Climate change and human influences are widely investigated. However, the processes of aerosol-cloud interactions are still not adequately known and the associated lack of knowledge causes uncertainties in climate change prediction. Therefore this study presents different approaches to investigate those interactions, in particular the Twomey-effect, which states that an increase in aerosol loading leads to an increase in cloud drop number density and a decrease in cloud drop effective radius, considering constant liquid water path.

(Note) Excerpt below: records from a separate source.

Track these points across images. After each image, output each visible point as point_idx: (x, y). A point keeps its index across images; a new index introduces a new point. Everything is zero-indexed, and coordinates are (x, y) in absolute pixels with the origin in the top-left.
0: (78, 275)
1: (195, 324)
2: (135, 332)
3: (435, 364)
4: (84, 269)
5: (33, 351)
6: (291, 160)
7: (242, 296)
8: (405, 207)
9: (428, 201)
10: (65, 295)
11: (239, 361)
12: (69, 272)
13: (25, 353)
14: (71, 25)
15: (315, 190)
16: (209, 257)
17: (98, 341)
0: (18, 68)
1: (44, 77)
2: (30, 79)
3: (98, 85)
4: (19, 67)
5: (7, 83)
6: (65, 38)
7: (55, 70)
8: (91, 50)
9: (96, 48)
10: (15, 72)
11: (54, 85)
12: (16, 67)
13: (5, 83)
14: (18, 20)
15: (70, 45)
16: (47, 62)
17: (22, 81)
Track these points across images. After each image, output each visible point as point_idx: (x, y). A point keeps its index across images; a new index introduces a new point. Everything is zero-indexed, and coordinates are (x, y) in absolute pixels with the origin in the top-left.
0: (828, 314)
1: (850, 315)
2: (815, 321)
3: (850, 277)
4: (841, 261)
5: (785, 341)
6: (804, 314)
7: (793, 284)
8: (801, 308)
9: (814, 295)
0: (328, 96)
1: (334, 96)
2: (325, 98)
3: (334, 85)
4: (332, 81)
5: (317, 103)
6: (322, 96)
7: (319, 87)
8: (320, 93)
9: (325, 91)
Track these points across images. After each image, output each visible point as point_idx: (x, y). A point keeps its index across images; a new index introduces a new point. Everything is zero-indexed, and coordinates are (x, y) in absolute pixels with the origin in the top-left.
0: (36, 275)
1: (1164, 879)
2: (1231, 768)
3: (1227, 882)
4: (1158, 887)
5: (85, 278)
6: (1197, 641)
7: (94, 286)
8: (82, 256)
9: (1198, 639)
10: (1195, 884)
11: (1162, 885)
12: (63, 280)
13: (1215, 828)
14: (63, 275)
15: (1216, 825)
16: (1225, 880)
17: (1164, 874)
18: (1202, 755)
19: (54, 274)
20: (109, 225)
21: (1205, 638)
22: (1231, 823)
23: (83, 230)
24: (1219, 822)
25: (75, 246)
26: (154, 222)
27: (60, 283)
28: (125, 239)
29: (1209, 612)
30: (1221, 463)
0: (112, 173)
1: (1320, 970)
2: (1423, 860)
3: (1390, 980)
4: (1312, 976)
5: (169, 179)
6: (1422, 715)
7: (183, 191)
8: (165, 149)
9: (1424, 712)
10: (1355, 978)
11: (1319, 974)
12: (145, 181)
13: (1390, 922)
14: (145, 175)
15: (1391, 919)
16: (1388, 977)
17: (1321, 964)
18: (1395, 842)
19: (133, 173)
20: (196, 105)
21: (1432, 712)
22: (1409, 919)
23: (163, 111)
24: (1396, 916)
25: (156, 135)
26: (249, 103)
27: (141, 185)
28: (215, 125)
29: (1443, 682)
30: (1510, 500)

The data analysed was obtained during the ASCII campaign 2016 at Ascension Island. Cloud and aerosol measurements were done by an ultra-violet (UV) lidar during the month September 2016. The cloud microphysical properties - cloud drop number density and cloud drop effective radius - were retrieved using the cloud property inversion retrieval algorithm. The cloud effective radius varied between 1.88 and 4.48 $\mu m$. The cloud drop number density had values in the range of 228-1690 $cm^{-3}$. Furthermore, the total aerosol profiles for clear sky scenes and the aerosol profiles below clouds were retrieved, solving the boundary-value-problem using the ’Klett’ approach. For the aerosol profiles below clouds an extra factor was introduced, accounting for multiple
scattering inside the clouds. The aerosol loading arrived at Ascension Island came mainly from the South (Atlantic Ocean) in the lower 1200m or from the East (African continent, biomass burning events) above 1200m. The aerosol-cloud interactions were examined for both the clear sky and the below cloud aerosols with the cloud properties. Both approaches gave evidence for the Twomey-effect.
Those results suggest that the UV-lidar is a suitable instrument for investigation of aerosol-cloud interactions. Future projects can use those approaches to gain more knowledge over the interactions, enabling a major improvement of climate change predictions.